Selected passage Block Start
Andrew Dillon is the first Chief Executive of the National Institute for Clinical Excellence (NICE), a position he assumed in July 1999. Before moving to his current post he was Chief Executive of St. George's Healthcare, an undergraduate teaching hospital in London. He has held various operational management posts in the National Health Service (NHS), including positions at the Royal London and Royal Free Hospitals. Dillon graduated in 1975 from Manchester University, UK, with a B.S. in geography.

Trevor Gibbs is Director of International Medical Operations at Glaxo Wellcome, with responsibility for worldwide clinical pharmacology, medical data sciences, pharmacovigilance, and health outcomes. He is a board member of the Edward Jenner Institute for Vaccine Research and a member of the NICE Appraisals Committee. In 1995 he was named Glaxo Wellcome's Worldwide Director of International Medical Affairs. Gibbs joined the Wellcome Foundation Ltd. in 1981 as a senior physician in pulmonary medicine/anesthetics and was appointed Director of International Clinical Research in 1992. He qualified in medicine at King's College School of Medicine, London, in 1975.

Tim Riley is Chief Executive Officer of Trafford North Primary Care NHS Trust (Manchester). Previously, as Head of Policy for Public Health and Service Strategy at the Department of Health, he led the team that established NICE in April 1999. He joined the DoH in 1991 to help create the NHS Research and Development program (including Health Technology Assessment). Prior to this he headed the Medical Research Council's HIV/AIDS Clinical Trials and Epidemiology program in the UK and Africa. He received his doctorate in molecular biology in 1987 from King's College, Cambridge University, and the MRC Laboratory of Molecular Biology.

Trevor Sheldon is Professor of Health Studies and head of that department at the University of York, UK, where he established the NHS Centre for Reviews and Dissemination. Trained in medicine, economics, and medical statistics, he was part of the team that developed the new formula for allocating resources to England's health authorities and has been active in promoting the use of research evidence in health care decision making, including editing the Effective Health Carebulletin and producing national guidance on the commissioning of cancer services. He is Vice Chair of the Commissioning Board of the Service Delivery and Organisation R&D Programme.
Selected passage Block End
» Questions on the material:
(a) Answer these questions from the biographies of the health officials:
(i) When did Andrew Dillon take up the post of Chief Executive of NICE?
(ii) In what year did Trevor Gibbs join the Wellcome Foundation Ltd.?
(iii) Where did Tim Riley head the Medical Research Council's HIV/AIDS Clinical Trials and Epidemiology program?
(b) Echo the biographies of the health officials, everything from "Trevor Sheldon is" down to "Organisation R&D Programme.".
(c) Write what comes next in the biographies of the health officials, picking up after their final sentence.
The records are from a separate source.
Data shown Block Start
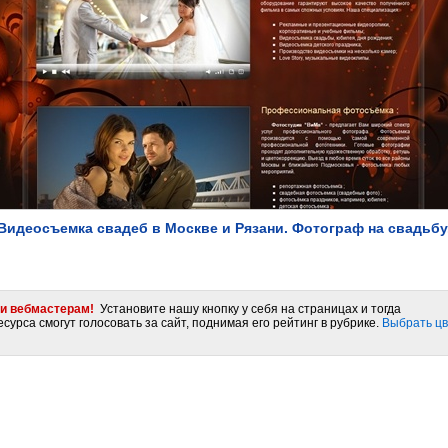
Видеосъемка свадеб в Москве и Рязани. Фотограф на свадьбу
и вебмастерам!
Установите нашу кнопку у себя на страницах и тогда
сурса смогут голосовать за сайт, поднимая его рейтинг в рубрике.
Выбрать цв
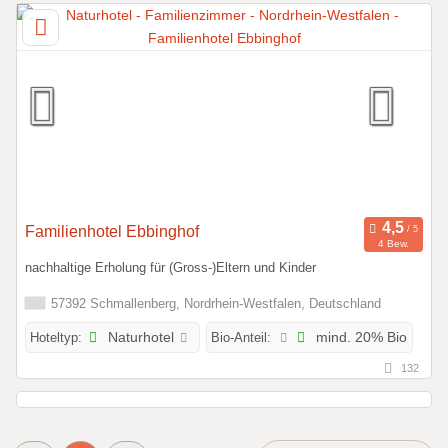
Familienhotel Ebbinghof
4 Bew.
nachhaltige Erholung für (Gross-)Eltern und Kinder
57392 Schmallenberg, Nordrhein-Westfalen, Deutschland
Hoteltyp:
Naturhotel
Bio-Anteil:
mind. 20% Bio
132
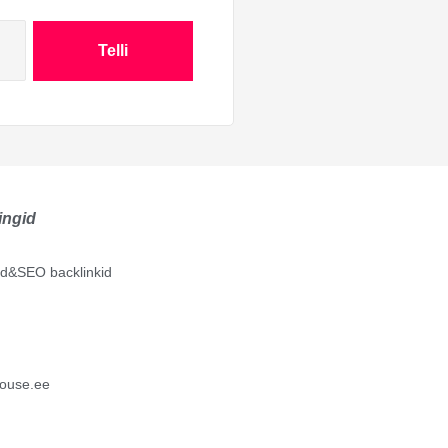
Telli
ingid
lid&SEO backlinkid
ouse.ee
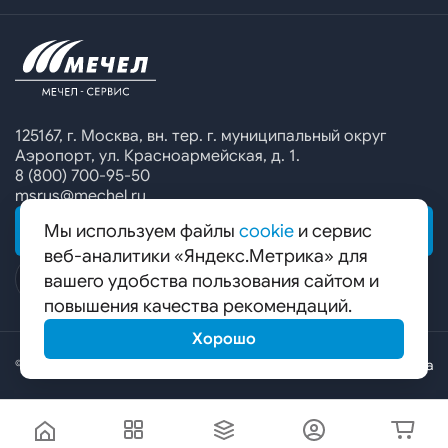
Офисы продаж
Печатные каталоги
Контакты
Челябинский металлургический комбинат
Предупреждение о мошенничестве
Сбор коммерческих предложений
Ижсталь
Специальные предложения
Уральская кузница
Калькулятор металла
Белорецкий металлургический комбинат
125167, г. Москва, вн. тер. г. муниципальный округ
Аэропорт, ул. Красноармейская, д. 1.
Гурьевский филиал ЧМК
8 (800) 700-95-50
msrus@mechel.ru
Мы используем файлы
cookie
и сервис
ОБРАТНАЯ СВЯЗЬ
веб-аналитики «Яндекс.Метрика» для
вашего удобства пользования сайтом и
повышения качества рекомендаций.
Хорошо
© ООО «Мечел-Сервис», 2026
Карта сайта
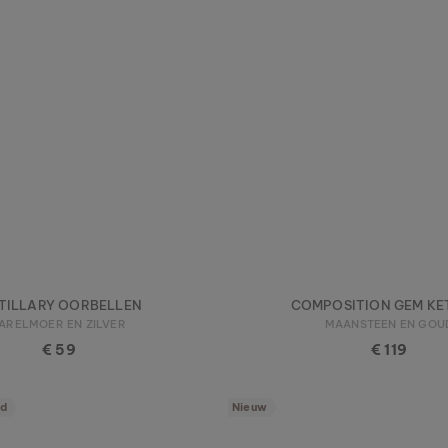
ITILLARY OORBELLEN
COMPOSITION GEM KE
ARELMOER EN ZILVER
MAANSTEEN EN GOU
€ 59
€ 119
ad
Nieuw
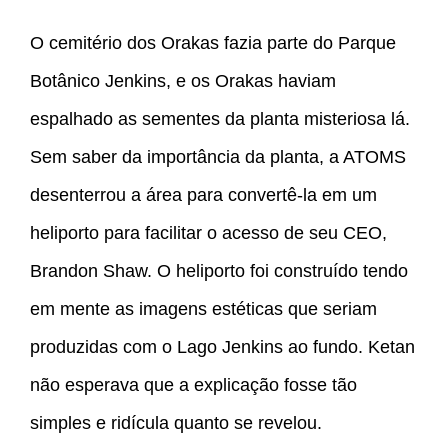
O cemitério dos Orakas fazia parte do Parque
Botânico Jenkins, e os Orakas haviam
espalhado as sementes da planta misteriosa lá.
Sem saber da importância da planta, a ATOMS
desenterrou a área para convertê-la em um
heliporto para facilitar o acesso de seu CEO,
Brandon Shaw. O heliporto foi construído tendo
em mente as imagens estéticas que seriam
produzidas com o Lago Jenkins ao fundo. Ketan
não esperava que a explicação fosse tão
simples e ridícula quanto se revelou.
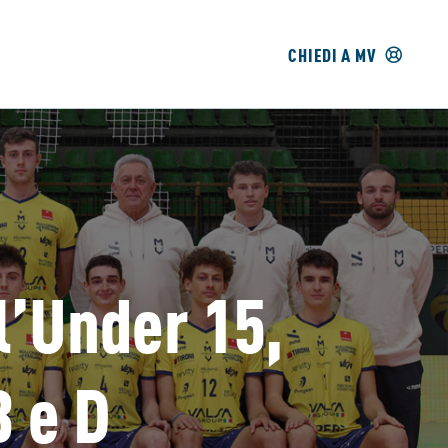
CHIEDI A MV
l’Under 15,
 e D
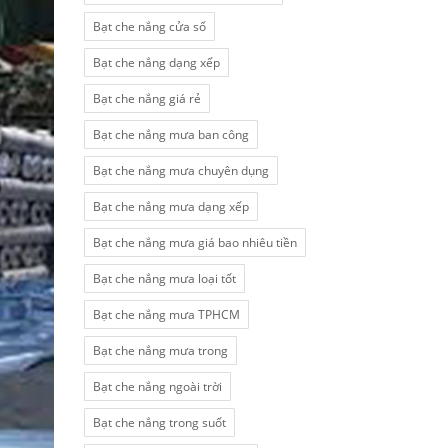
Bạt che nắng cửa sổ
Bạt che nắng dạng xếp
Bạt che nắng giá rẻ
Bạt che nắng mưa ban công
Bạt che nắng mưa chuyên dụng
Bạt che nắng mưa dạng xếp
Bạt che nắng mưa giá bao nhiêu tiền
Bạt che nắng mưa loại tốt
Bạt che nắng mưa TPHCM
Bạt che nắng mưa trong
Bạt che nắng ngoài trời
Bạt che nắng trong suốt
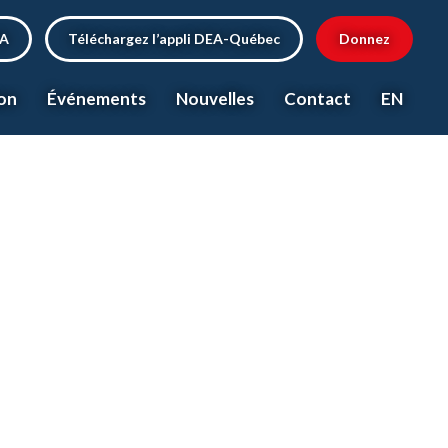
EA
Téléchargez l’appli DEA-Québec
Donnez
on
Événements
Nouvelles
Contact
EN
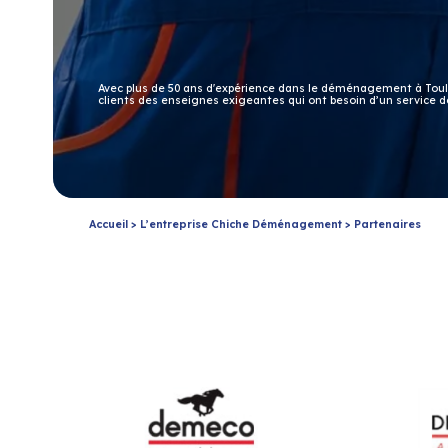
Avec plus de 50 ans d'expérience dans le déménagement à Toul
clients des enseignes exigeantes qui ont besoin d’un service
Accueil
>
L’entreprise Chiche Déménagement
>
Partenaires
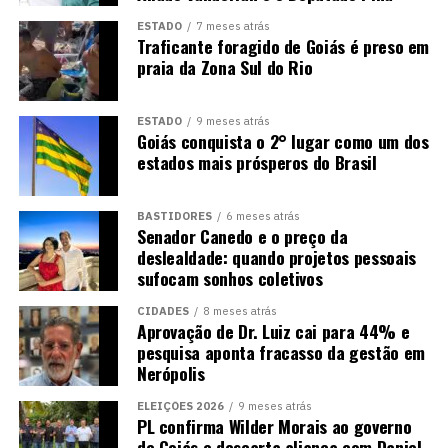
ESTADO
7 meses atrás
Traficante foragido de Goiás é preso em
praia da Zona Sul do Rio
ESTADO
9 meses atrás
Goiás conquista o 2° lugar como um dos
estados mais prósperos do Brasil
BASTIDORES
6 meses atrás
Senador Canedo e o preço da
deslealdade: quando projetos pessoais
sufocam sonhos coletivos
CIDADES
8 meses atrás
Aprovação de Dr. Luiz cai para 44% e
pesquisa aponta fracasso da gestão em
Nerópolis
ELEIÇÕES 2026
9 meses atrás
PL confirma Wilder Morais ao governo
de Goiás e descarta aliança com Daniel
Data shown Block End
» Responses:
(a)
(i) July 1999
(ii) 1981
(iii) The UK and Africa

(b)
Trevor Sheldon is Professor of Health Studies and head of that department at the University of York, UK, where he established the NHS Centre for Reviews and Dissemination. Trained in medicine, economics, and medical statistics, he was part of the team that developed the new formula for allocating resources to England's health authorities and has been active in promoting the use of research evidence in health care decision making, including editing the Effective Health Carebulletin and producing national guidance on the commissioning of cancer services. He is Vice Chair of the Commissioning Board of the Service Delivery and Organisation R&D Programme.

(c)
South Africa

Patrice Matchaba is Director of Novartis South Africa, a pharmaceutical company. In 1998 he joined the South African Cochrane Centre (SACC) at the Medical Research Council (MRC) of South Africa, preparing systematic reviews of the effects of health care interventions. From 1992 to 1998 he lived in Durban, where he qualified as an obstetrician and gynecologist and witnessed the beginnings of the epidemic that has since ravaged the province of KwaZulu-Natal. Prior to that he spent three years in Botswana as a mine doctor managing AIDS cases. He earned his medical degree in Zimbabwe in 1986.

Merrick Zwarenstein, a physician epidemiologist, is Director of the Health Systems Research Unit at the MRC. His work includes qualitative studies that lead to the development of complex health care interventions, such as the design of outreach programs for clinicians on the care of children with asthma, and quantitative studies, which are often randomized trials of these same interventions. His policy experience includes participation in the advisory committee to the first post-apartheid health minister, Nkosazana Zuma, on the financing and structure of the health care system, and in committees on health management at local and provincial levels.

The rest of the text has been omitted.